## EXERCISE REQUIREMENTS
For the string "then", state the number of lines in the data that contain it, and nothing else.

## STUDY MATERIAL
★ ★ ★ ★ ★ ★ ★

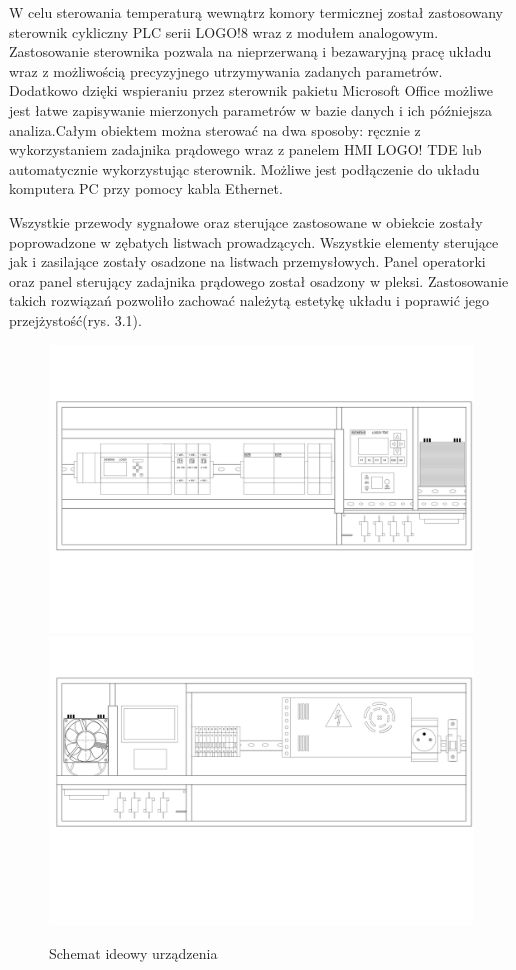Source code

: \documentclass[oneside]{mgr}
\begin{document}
W celu sterowania temperaturą wewnątrz komory termicznej został zastosowany sterownik cykliczny PLC serii LOGO!8 wraz z modułem analogowym. Zastosowanie sterownika pozwala na nieprzerwaną i bezawaryjną pracę układu wraz z możliwością precyzyjnego utrzymywania zadanych parametrów. Dodatkowo dzięki wspieraniu przez sterownik pakietu Microsoft Office możliwe jest łatwe zapisywanie mierzonych parametrów w bazie danych i ich późniejsza analiza.Całym obiektem można sterować na dwa sposoby: ręcznie z wykorzystaniem zadajnika prądowego wraz z panelem HMI LOGO! TDE lub automatycznie wykorzystując sterownik. Możliwe jest podłączenie do układu komputera PC przy pomocy kabla Ethernet. 

Wszystkie przewody sygnałowe oraz sterujące zastosowane w obiekcie zostały poprowadzone w zębatych listwach prowadzących. Wszystkie elementy sterujące jak i zasilające zostały osadzone na listwach przemysłowych. Panel operatorki oraz panel sterujący zadajnika prądowego został osadzony w pleksi. Zastosowanie takich rozwiązań pozwoliło zachować należytą estetykę układu i poprawić jego przejżystość(rys. 3.1).

\begin{figure}
    \centering
    \includegraphics[width=\textwidth]{obiekt_front.jpg}
    \includegraphics[width=\textwidth]{obiekt_back.jpg}
    \caption{Schemat ideowy urządzenia}
\end{figure}
\end{document}

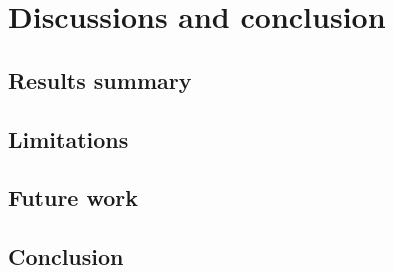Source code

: \documentclass[a4paper,11pt]{kth-mag}
\begin{document}
\chapter{Discussions and conclusion}

\section{Results summary}

\section{Limitations}

\section{Future work}

\section{Conclusion}


\nocite{mythos}
\nocite{euregulation}
\nocite{healthcare}
\nocite{trust}
\nocite{explainingclassif}
\nocite{evolutionnary}
\nocite{breastcancer}
\nocite{sensitivity}

\printbibliography
\end{document}
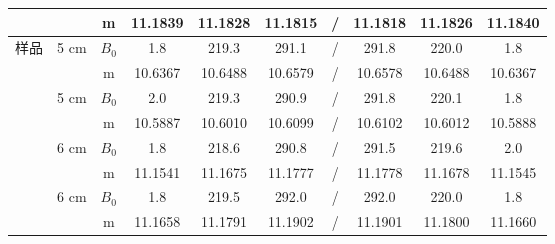 \documentclass[cn,hazy,pku,12pt,normal,math=newtx,cite=super]{elegantnote}
\begin{document}
\begin{table}[h]
\begin{tabular}{cccccccccc}
                           &                       & m     & 11.1839 & 11.1828 & 11.1815 & /   & 11.1818 & 11.1826 & 11.1840  \\\hline
    \multirow{8}{*}{样品}    & \multirow{2}{*}{5 cm} & $B_0$ & 1.8     & 219.3   & 291.1   & /   & 291.8   & 220.0     & 1.8     \\
                           &                       & m     & 10.6367 & 10.6488 & 10.6579 & /   & 10.6578 & 10.6488 & 10.6367 \\
                           & \multirow{2}{*}{5 cm} & $B_0$ & 2.0       & 219.3   & 290.9   & /   & 291.8   & 220.1   & 1.8     \\
                           &                       & m     & 10.5887 & 10.6010  & 10.6099 & /   & 10.6102 & 10.6012 & 10.5888 \\
                           & \multirow{2}{*}{6 cm} & $B_0$ & 1.8     & 218.6   & 290.8   & /   & 291.5   & 219.6   & 2.0       \\
                           &                       & m     & 11.1541 & 11.1675 & 11.1777 & /   & 11.1778 & 11.1678 & 11.1545 \\
                           & \multirow{2}{*}{6 cm} & $B_0$ & 1.8     & 219.5   & 292.0     & /   & 292.0     & 220.0     & 1.8     \\
                           &                       & m     & 11.1658 & 11.1791 & 11.1902 & /   & 11.1901 & 11.1800   & 11.1660  \\ \hline
    \end{tabular}
\end{table}
\end{document}
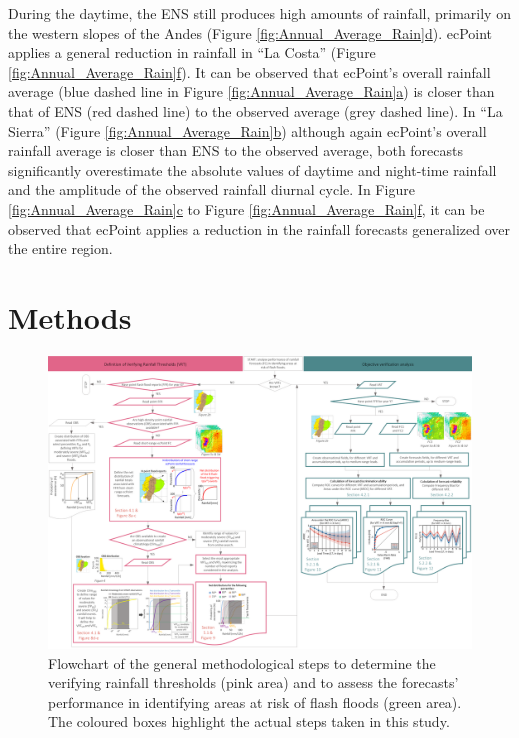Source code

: \documentclass[techmemo]{ecmwfrep}%
\begin{document}
During the daytime, the ENS still produces high amounts of rainfall, primarily on the western slopes of the Andes (Figure \ref{fig:Annual_Average_Rain}\hyperref[fig:Annual_Average_Rain]{d}). ecPoint applies a general reduction in rainfall in “La Costa” (Figure \ref{fig:Annual_Average_Rain}\hyperref[fig:Annual_Average_Rain]{f}). It can be observed that ecPoint’s overall rainfall average (blue dashed line in Figure \ref{fig:Annual_Average_Rain}\hyperref[fig:Annual_Average_Rain]{a}) is closer than that of ENS (red dashed line) to the observed average (grey dashed line). In “La Sierra” (Figure \ref{fig:Annual_Average_Rain}\hyperref[fig:Annual_Average_Rain]{b}) although again ecPoint’s overall rainfall average is closer than ENS to the observed average, both forecasts significantly overestimate the absolute values of daytime and night-time rainfall and the amplitude of the observed rainfall diurnal cycle. In Figure \ref{fig:Annual_Average_Rain}\hyperref[fig:Annual_Average_Rain]{c} to Figure \ref{fig:Annual_Average_Rain}\hyperref[fig:Annual_Average_Rain]{f}, it can be observed that ecPoint applies a reduction in the rainfall forecasts generalized over the entire region. 



\section{Methods}
\label{sec:Methods}

\begin{figure}
\centering
\includegraphics[width=1.3\textwidth, angle=90]{Figures/07_METHODS_Flow_Chart.png}
\caption{Flowchart of the general methodological steps to determine the verifying rainfall thresholds (pink area) and to assess the forecasts’ performance in identifying areas at risk of flash floods (green area). The coloured boxes highlight the actual steps taken in this study.}
\label{fig:Flow_Chart}
\end{figure}
\end{document}
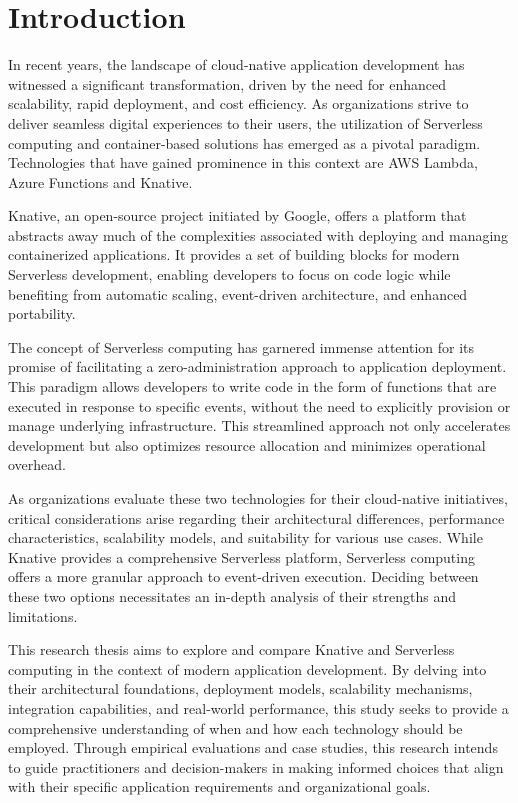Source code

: \documentclass{article}
\begin{document}
\section{Introduction}
\begin{flushleft} 
In recent years, the landscape of cloud-native application development has witnessed a significant transformation, driven by the need for enhanced scalability, rapid deployment, and cost efficiency. As organizations strive to deliver seamless digital experiences to their users, the utilization of Serverless computing and container-based solutions has emerged as a pivotal paradigm. Technologies that have gained prominence in this context are \gls{AWS} Lambda, Azure Functions and Knative.

Knative, an open-source project initiated by Google, offers a platform that abstracts away much of the complexities associated with deploying and managing containerized applications. It provides a set of building blocks for modern Serverless development, enabling developers to focus on code logic while benefiting from automatic scaling, event-driven architecture, and enhanced portability.

The concept of Serverless computing has garnered immense attention for its promise of facilitating a zero-administration approach to application deployment. This paradigm allows developers to write code in the form of functions that are executed in response to specific events, without the need to explicitly provision or manage underlying infrastructure. This streamlined approach not only accelerates development but also optimizes resource allocation and minimizes operational overhead.

As organizations evaluate these two technologies for their cloud-native initiatives, critical considerations arise regarding their architectural differences, performance characteristics, scalability models, and suitability for various use cases. While Knative provides a comprehensive Serverless platform, Serverless computing offers a more granular approach to event-driven execution. Deciding between these two options necessitates an in-depth analysis of their strengths and limitations.

This research thesis aims to explore and compare Knative and Serverless computing in the context of modern application development. By delving into their architectural foundations, deployment models, scalability mechanisms, integration capabilities, and real-world performance, this study seeks to provide a comprehensive understanding of when and how each technology should be employed. Through empirical evaluations and case studies, this research intends to guide practitioners and decision-makers in making informed choices that align with their specific application requirements and organizational goals.


\end{flushleft}
\end{document}
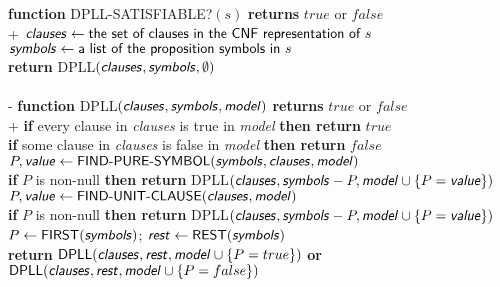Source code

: \documentclass{article}
\begin{document}
\begin{pseudo}
    \textbf{function} DPLL-SATISFIABLE?$(s)$ \textbf{returns} $true$ or $false$\\+
        $\textsf{\emph{clauses}}\leftarrow\textsf{the set of clauses in the CNF representation of }s$\\
        $\textsf{\emph{symbols}}\leftarrow\textsf{a list of the proposition symbols in }s$\\
        \textbf{return} DPLL$(\textsf{\emph{clauses}}, \textsf{\emph{symbols}}, \emptyset)$
    \\\\-
    \textbf{function} DPLL$(\textsf{\emph{clauses}}, \textsf{\emph{symbols}}, \textsf{\emph{model}})$ \textbf{returns} $true$ or $false$\\+
        \textbf{if} every clause in \emph{clauses} is true in \emph{model} \textbf{then return} $true$\\
        \textbf{if} some clause in \emph{clauses} is false in \emph{model} \textbf{then return} $false$\\
        $P,\textsf{\emph{value}}\leftarrow\textsf{FIND-PURE-SYMBOL}(\textsf{\emph{symbols}},\textsf{\emph{clauses}},\textsf{\emph{model}})$\\
        \textbf{if} $P$ is non-null \textbf{then return} DPLL$(\textsf{\emph{clauses}}, \textsf{\emph{symbols}}-P,\textsf{\emph{model}}\cup\{P=\textsf{\emph{value}}\})$\\
        $P,\textsf{\emph{value}}\leftarrow\textsf{FIND-UNIT-CLAUSE}(\textsf{\emph{clauses}}, \textsf{\emph{model}})$\\
        \textbf{if} $P$ is non-null \textbf{then return} DPLL$(\textsf{\emph{clauses}}, \textsf{\emph{symbols}}-P,\textsf{\emph{model}}\cup\{P=\textsf{\emph{value}}\})$\\
        $P\leftarrow\textsf{FIRST}(\textsf{\emph{symbols}})$; $\textsf{\emph{rest}}\leftarrow\textsf{REST}(\textsf{\emph{symbols}})$\\
        \textbf{return} $\textsf{DPLL}(\textsf{\emph{clauses}}, \textsf{\emph{rest}}, \textsf{\emph{model}}\cup\{P=true\})$ \textbf{or}
                        $\textsf{DPLL}(\textsf{\emph{clauses}}, \textsf{\emph{rest}}, \textsf{\emph{model}}\cup\{P=false\})$
\end{pseudo}
\end{document}
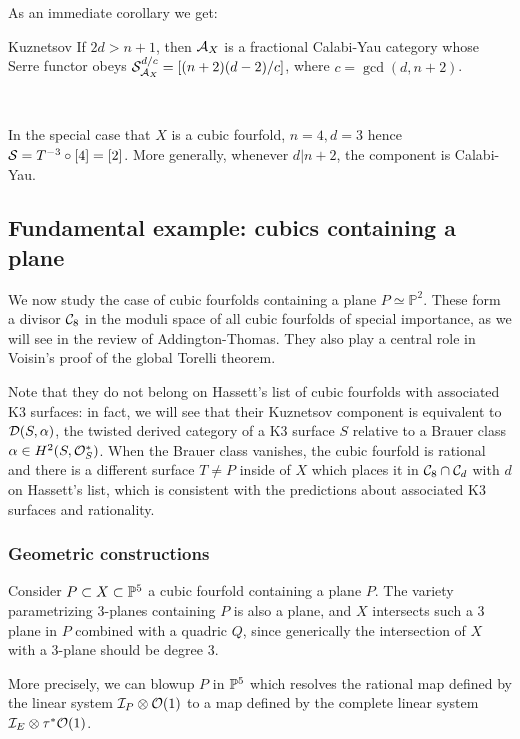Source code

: As an immediate corollary we get:
\begin{corollary}{Kuznetsov}{}
    If $2d>n+1$, then $\calA_X$ is a fractional Calabi-Yau category whose Serre functor obeys $\calS_{\calA_X}^{d/c}=[(n+2)(d-2)/c]$, where $c=\gcd(d,n+2)$.

    ~

    In the special case that $X$ is a cubic fourfold, $n=4,d=3$ hence $\calS=T^{-3}\circ [4]=[2]$. More generally, whenever $d|n+2$, the component is Calabi-Yau.
\end{corollary}

\subsection{Fundamental example: cubics containing a plane}
We now study the case of cubic fourfolds containing a plane $P\simeq \mathbb{P}^2$. These form a divisor $\calC_8$ in the moduli space of all cubic fourfolds of special importance, as we will see in the review of Addington-Thomas. They also play a central role in Voisin's proof of the global Torelli theorem.

Note that they do not belong on Hassett's list of cubic fourfolds with associated K3 surfaces: in fact, we will see that their Kuznetsov component is equivalent to $\calD(S,\alpha)$, the twisted derived category of a K3 surface $S$ relative to a Brauer class $\alpha\in H^2(S, \O_S^*)$. When the Brauer class vanishes, the cubic fourfold is rational and there is a different surface $T\neq P$ inside of $X$ which places it in $\calC_8\cap \calC_d$ with $d$ on Hassett's list, which is consistent with the predictions about associated K3 surfaces and rationality.

\subsubsection{Geometric constructions}

Consider $P\subset X \subset \P^5$ a cubic fourfold containing a plane $P$. The variety parametrizing $3$-planes containing $P$ is also a plane, and $X$ intersects such a $3$ plane in $P$ combined with a quadric $Q$, since generically the intersection of $X$ with a 3-plane should be degree $3$.

More precisely, we can blowup $P$ in $\P^5$ which resolves the rational map defined by the linear system $\calI_P \otimes \O(1)$ to a map defined by the complete linear system $\calI_E \otimes \tau^*\O(1)$. 

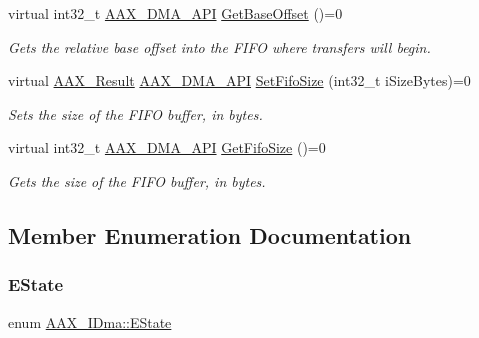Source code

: \begin{Indent}
\begin{DoxyCompactItemize}
virtual int32\+\_\+t \mbox{\hyperlink{a00587_acae60d01e5e4bd3282369d0d9d378f3f}{A\+A\+X\+\_\+\+D\+M\+A\+\_\+\+A\+PI}} \mbox{\hyperlink{a01809_a1f6ce2d66bb6c26fa4e7e70821e8bd2d}{Get\+Base\+Offset}} ()=0
\begin{DoxyCompactList}\small\item\em Gets the relative base offset into the F\+I\+FO where transfers will begin. \end{DoxyCompactList}\item 
virtual \mbox{\hyperlink{a00392_a4d8f69a697df7f70c3a8e9b8ee130d2f}{A\+A\+X\+\_\+\+Result}} \mbox{\hyperlink{a00587_acae60d01e5e4bd3282369d0d9d378f3f}{A\+A\+X\+\_\+\+D\+M\+A\+\_\+\+A\+PI}} \mbox{\hyperlink{a01809_a98f731e4c7c60a3b6b969fd699448224}{Set\+Fifo\+Size}} (int32\+\_\+t i\+Size\+Bytes)=0
\begin{DoxyCompactList}\small\item\em Sets the size of the F\+I\+FO buffer, in bytes. \end{DoxyCompactList}\item 
virtual int32\+\_\+t \mbox{\hyperlink{a00587_acae60d01e5e4bd3282369d0d9d378f3f}{A\+A\+X\+\_\+\+D\+M\+A\+\_\+\+A\+PI}} \mbox{\hyperlink{a01809_aae573c01b6ecc918978f74881e87a761}{Get\+Fifo\+Size}} ()=0
\begin{DoxyCompactList}\small\item\em Gets the size of the F\+I\+FO buffer, in bytes. \end{DoxyCompactList}\end{DoxyCompactItemize}
\end{Indent}


\subsection{Member Enumeration Documentation}
\mbox{\label{a01809_a64e694fd40d32179e429eb7934a64842}} 
\subsubsection{\texorpdfstring{EState}{EState}}
{\footnotesize\ttfamily enum \mbox{\hyperlink{a01809_a64e694fd40d32179e429eb7934a64842}{A\+A\+X\+\_\+\+I\+Dma\+::\+E\+State}}}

★ ★ ★ ★ ★ ★ ★

## OUTPUT BELOW
5